Congratulations on this awesome article and kudos for the development of GALA. I think you are spot on pinpointing the challenges one faces when trying to apply functional patterns to pure go. In particular the lack of function overloading that leads to PipeXXX in fp-go is a real pain point. And so is the limitted types system. Go 1.24 has made a significant step forward by allowing type aliases for generic types. This makes switching between monads much simpler.
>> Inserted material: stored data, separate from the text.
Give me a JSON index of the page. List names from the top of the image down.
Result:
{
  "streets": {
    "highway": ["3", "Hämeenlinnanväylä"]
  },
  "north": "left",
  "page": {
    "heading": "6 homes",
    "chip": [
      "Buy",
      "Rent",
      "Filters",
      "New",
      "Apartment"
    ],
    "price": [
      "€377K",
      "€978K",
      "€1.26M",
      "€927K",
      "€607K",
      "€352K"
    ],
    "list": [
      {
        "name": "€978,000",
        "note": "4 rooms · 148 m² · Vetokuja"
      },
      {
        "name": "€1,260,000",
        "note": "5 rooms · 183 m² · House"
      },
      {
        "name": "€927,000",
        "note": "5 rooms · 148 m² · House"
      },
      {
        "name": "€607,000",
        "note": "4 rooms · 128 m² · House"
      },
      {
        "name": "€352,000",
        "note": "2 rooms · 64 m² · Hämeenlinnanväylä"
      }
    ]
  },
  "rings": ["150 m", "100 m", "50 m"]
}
As the author of fp-go I would like to point out that the syntax of the fp-go examples can be simplified.
For example instead of
result := function.Pipe3(
O.Some(42),
O.Map(func(x int) int { return x * 2 }),
O.Chain(func(x int) O.Option[int] {
if x > 50 { return O.Some(x) }
return O.None[int]()
}),
O.GetOrElse(func() int { return 0 }),
)
I would write
result := F.Pipe3(
O.Some(42),
O.Map(N.Mul(2)),
O.Filter(N.MoreThan(50)),
O.GetOrElse(L.Of(0)),
)
Actually in the spirit of the library I would avoid writing a pipeline but rather a new function that implements the pipeline and that can then be reused and composed like this:
endo := F.Flow4(
O.Some,
O.Map(N.Mul(2)),
O.Filter(N.MoreThan(50)),
O.GetOrElse(L.Of(0)),
)
fmt.Println(endo(42))
fmt.Println(endo(2))
As a bonus such a function can be unit tested.
Thanks for your splendid work and for spreading the idea of functional patterns across the go community!